The approach assumes independence between T and (R, Z) in the original population. If there is dependence between T and R, it can be discovered by Kendall’s tau test which can be done using packages tranSurv or SurvTrunc, or by more powerful permutation tests which can be done using package permDep.

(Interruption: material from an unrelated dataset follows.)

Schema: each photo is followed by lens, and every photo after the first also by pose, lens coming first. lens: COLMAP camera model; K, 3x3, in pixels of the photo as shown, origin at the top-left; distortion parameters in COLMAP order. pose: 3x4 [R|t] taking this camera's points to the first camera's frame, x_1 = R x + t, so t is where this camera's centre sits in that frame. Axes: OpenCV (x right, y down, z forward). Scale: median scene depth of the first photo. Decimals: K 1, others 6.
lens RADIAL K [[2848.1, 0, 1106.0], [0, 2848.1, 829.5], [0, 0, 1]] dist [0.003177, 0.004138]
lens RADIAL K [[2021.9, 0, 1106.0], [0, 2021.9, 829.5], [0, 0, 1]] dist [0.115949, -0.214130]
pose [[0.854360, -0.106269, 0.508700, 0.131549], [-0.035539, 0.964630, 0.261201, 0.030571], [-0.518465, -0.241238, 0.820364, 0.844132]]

If a non-terminal event of interest cannot be observed because death preceded it, that is the event of interest is truncated by death, the approach implemented here can be used only if two lifetimes, time to an intermediate event (=T) and time to death (=R), are independent, otherwise the results might be biased.
coxrt
packageAlthough in practice, it is possible to have additional left or interval censoring in right-truncated data, the package assumes that the exact lifetimes, without any censoring, are observed.
The current implementation allows for only time-independent covariates.
The package estimates only covariate effects β, and does not provide estimates for the baseline hazard h0(t) in the Cox model.